Ce que prévoyait le plan après cela est moins clair. La réponse de l’armée israélienne a été bien plus lente que prévu et une fois que l’information des brèches dans le mur s’est répandue à Gaza, d’autres hommes, y compris des membres d’autres organisations de résistance, se sont mis à affluer de l’autre côté de la frontière.

Le Hamas a nié avoir visé des civils. Mais alors que certaines des allégations les plus sinistres à propos de ce qui s’est passé alors – l’histoire des 40 bébés décapités, par exemple – ont été tranquillement rangées de côté, et alors que l’ampleur avec laquelle des Israéliens ont été tués par des tirs croisés une fois que l’armée israélienne est apparue doit encore être déterminée, il est clair que des centaines de civils israéliens ont perdu la vie le 7 octobre.

Certes, Israël a instrumentalisé ces allégations d’atrocités afin de stimuler la ferveur guerrière en Israël et de se mettre à l’abri des critiques extérieures ou des appels à la retenue.

Le nombre de dirigeants israéliens, militaires ou politiques, anciens ou actuels, qui ont fini par recourir à un langage génocidaire, doit certainement avoir ouvert les yeux de pas mal de journalistes et personnalités officielles à l’étranger.

Il est tout aussi certain que le Hamas se serait attendu à une riposte israélienne massive destinée à restaurer sa dissuasion, après quoi l’organisation aurait manifestement prévu de se muer en brèche sans précédent dans l’armure d’Israël.

Il n’est nul besoin de regarder en arrière pour voir le genre de violence démesurée à laquelle Israël parvient souvent.

 

Les leçons de 2014

En 2014 – après que trois colons israéliens avaient été capturés et tués en Cisjordanie – Benjamin Netanyahou, à l’époque aussi bien qu’aujourd’hui Premier ministre d’Israël, avait accusé le Hamas.
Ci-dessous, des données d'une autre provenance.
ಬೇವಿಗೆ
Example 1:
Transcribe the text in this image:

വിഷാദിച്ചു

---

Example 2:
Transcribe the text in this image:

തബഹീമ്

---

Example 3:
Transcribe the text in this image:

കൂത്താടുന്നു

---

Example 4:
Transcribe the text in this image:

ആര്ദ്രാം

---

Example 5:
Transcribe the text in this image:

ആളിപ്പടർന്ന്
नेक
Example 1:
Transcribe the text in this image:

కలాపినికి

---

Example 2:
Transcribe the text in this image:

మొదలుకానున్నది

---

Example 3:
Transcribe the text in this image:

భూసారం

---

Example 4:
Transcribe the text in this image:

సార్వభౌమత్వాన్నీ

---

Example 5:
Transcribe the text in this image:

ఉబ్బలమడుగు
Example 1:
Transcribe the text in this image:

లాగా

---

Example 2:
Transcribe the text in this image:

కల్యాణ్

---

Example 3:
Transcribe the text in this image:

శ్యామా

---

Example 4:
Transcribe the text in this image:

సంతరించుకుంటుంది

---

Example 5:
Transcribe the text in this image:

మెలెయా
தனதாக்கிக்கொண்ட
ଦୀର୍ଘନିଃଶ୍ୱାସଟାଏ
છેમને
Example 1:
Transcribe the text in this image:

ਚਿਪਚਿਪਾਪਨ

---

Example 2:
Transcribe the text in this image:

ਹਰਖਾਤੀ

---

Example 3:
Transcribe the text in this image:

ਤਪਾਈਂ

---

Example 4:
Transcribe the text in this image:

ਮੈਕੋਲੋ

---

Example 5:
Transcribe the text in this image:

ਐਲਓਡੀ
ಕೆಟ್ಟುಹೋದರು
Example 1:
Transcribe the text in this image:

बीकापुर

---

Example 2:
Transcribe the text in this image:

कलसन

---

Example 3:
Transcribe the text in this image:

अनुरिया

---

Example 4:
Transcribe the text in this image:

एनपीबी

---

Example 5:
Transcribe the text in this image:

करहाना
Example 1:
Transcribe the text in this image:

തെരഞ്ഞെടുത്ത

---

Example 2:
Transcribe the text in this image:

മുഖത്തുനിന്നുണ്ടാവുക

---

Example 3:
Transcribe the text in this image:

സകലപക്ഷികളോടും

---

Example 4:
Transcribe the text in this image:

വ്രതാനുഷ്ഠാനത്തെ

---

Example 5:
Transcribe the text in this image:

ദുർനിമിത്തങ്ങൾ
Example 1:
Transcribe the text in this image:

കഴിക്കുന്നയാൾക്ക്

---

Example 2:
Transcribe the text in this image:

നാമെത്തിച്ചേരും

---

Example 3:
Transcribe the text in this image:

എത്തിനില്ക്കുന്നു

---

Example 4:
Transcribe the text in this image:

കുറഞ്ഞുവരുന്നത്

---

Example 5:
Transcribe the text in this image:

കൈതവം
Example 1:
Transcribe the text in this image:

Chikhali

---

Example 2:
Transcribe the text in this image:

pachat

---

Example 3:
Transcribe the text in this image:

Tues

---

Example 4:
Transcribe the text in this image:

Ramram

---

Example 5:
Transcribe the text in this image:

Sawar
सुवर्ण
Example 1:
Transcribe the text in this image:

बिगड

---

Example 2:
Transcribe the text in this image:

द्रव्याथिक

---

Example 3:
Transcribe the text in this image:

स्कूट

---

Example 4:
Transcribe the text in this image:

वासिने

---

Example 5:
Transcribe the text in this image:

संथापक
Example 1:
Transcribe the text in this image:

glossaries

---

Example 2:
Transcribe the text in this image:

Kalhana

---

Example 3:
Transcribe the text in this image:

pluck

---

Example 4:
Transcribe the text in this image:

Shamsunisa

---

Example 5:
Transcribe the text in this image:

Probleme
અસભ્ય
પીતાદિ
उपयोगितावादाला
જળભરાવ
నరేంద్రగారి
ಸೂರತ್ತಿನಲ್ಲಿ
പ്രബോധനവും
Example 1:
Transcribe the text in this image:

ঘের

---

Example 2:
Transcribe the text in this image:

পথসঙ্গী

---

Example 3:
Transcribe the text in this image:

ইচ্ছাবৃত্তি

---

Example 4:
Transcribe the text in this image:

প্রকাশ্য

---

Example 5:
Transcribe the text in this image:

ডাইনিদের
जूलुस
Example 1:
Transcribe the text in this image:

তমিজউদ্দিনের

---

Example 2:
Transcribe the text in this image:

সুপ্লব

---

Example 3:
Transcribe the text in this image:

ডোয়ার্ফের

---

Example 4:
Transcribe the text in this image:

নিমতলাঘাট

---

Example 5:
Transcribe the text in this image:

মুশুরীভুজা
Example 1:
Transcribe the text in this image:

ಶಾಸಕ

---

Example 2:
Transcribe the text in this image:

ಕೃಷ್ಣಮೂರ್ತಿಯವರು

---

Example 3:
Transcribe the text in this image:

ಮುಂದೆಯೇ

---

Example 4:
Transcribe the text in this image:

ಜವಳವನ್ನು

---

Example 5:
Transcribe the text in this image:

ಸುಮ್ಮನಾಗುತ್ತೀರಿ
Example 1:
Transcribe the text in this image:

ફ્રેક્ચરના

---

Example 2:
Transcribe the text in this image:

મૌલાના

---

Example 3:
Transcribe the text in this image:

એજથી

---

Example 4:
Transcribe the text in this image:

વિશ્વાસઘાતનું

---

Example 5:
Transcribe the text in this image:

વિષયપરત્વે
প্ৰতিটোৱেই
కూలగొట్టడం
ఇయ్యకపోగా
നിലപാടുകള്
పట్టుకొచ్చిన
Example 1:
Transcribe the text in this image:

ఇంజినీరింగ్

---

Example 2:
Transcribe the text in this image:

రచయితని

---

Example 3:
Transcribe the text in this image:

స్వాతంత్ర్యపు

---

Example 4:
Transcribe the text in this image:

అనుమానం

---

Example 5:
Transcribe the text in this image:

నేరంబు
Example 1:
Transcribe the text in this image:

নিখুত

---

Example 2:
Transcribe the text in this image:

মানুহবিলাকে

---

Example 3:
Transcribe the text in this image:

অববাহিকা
Ce dernier avait nié toute implication dans l’affaire – Israël avait déclenché ce qui, jusqu’alors, avait été son offensive la plus brutale contre Gaza, tuant 2 251 personnes, dont, selon l’ONU, 65 pour 100, soit plus de 1 400 personnes.
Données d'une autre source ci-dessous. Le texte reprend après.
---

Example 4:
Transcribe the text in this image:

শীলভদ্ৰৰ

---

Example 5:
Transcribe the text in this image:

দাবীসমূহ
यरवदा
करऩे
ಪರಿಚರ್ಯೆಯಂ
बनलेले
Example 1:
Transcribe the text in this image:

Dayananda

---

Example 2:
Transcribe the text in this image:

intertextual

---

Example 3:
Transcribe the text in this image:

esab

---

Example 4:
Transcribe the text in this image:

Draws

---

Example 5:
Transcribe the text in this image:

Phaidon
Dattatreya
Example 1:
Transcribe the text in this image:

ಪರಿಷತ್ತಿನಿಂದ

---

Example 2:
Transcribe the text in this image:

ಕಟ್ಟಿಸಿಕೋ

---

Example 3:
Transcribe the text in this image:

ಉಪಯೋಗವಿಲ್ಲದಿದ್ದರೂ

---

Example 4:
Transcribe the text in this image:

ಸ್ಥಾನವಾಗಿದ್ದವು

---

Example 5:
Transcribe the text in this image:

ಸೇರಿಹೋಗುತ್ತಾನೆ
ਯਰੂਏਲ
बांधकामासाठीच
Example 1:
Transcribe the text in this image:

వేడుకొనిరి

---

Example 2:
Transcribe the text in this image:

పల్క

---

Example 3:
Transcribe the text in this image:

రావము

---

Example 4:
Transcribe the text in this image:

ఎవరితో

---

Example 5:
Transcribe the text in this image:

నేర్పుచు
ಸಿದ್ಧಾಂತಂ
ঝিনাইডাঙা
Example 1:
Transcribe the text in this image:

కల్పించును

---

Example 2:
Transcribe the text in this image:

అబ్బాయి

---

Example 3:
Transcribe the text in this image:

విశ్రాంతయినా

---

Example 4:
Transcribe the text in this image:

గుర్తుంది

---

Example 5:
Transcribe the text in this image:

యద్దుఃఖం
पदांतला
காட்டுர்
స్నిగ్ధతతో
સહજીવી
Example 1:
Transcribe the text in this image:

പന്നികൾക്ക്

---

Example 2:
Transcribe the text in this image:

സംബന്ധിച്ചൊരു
La guerre de 2014 a consisté en une invasion terrestre israélienne de Gaza qui a duré deux semaines et le Hamas doit certainement en avoir tiré les leçons pour la présente guerre. Abu Obeida, le porte-parole des Brigades Qassam, l’aile militaire du Hamas, a expliqué clairement que le Hamas était prêt à livrer une longue bataille.

En outre, la capture de plus de 200 personnes a fourni au Hamas un précieux moyen d’exercer un certain contrôle sur la riposte israélienne. La présence de bon nombre de captifs étrangers a compliqué les choses pour le gouvernement israélien, qui subit des pressions à la fois domestiques et extérieures afin de garantir leur libération avant d’entreprendre toute invasion terrestre majeure.
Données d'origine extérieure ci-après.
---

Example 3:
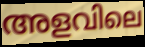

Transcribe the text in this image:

അളവിലെ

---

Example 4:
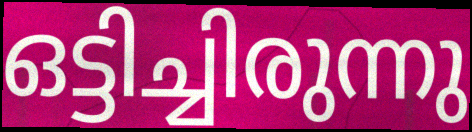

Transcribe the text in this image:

ഒട്ടിച്ചിരുന്നു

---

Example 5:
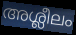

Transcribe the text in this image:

അശ്ലീലം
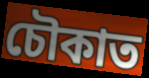
চৌকাত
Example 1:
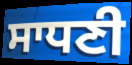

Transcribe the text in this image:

ਸਾਧਣੀ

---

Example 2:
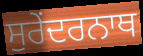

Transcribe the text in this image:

ਸੁਰੇਂਦਰਨਾਥ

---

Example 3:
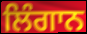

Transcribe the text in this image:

ਲਿੰਗਾਨ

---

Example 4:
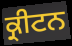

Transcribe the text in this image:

ਕ੍ਰੀਟਨ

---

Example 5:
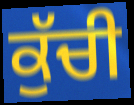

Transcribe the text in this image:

ਕੁੱਚੀ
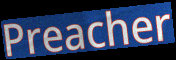
Preacher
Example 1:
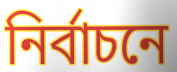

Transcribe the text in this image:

নির্বাচনে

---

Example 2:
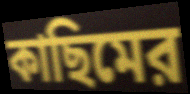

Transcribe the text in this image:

কাছিমের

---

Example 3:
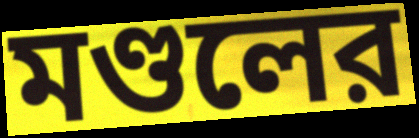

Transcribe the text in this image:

মণ্ডলের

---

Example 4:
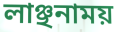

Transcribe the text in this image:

লাঞ্ছনাময়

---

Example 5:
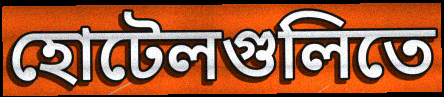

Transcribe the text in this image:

হোটেলগুলিতে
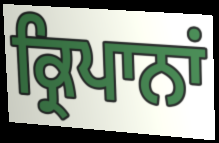
ਕ੍ਰਿਪਾਨਾਂ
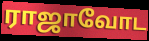
ராஜாவோட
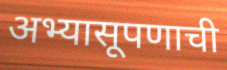
अभ्यासूपणाची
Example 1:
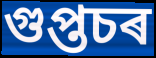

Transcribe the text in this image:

গুপ্তচৰ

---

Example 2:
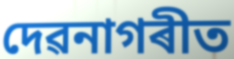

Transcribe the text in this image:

দেৱনাগৰীত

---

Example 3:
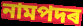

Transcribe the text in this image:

নামপদৰ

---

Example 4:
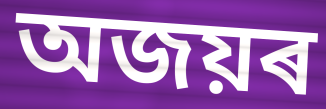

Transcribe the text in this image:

অজয়ৰ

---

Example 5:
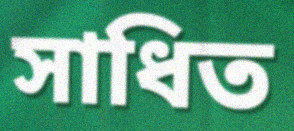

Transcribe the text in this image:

সাধিত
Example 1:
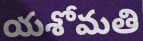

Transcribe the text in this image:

యశోమతి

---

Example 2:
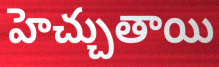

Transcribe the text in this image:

హెచ్చుతాయి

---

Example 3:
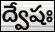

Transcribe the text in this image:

ద్వేషః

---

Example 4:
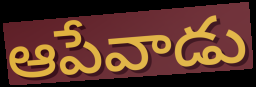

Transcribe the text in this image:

ఆపేవాడు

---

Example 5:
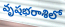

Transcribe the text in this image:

వృషభరాశిలో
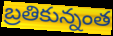
బ్రతికున్నంత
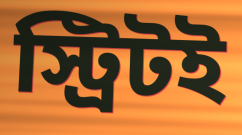
স্ট্রিটই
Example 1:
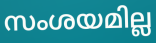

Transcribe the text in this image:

സംശയമില്ല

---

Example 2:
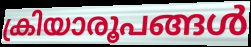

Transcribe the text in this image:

ക്രിയാരൂപങ്ങൾ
La libération échelonnée de certains captifs a également ralenti l’armée israélienne et a permis de l’espace pour des appels lents à venir mais croissants en faveur d’un cessez-le-feu immédiat.

Les tensions régionales existaient déjà au moment où Israël a débuté son attaque, et elles n’ont fait que croître dès que les bombardements massifs et sans discrimination infligés par Israël à Gaza ont prélevé un tribut très douloureux en vies humaines : plus de 7 000 morts au moment de rédiger le présent article.

Jusqu’à présent, les publics arabes ont protesté en grand nombre dans leurs propres pays. Ils ne se sont toutefois pas encore révoltés aussi vivement que le demandait le Hamas. Le 19 octobre, par exemple, Abu Obeida a invité instamment les gens à

« marcher vers les frontières de la Palestine, à s’unir et à mettre en œuvre tout ce qui était en leur pouvoir pour renverser le projet sioniste ».

Néanmoins, la Jordanie, avec son importante population palestinienne, assiste à des protestations quotidiennes. La police antiémeute jordanienne a dû être déployée afin d’empêcher les manifestants d’atteindre la frontière entre la Jordanie et la Cisjordanie, alors que les protestataires ont également dû être éloignés de force du pourtour de l’ambassade d’Israël à Amman.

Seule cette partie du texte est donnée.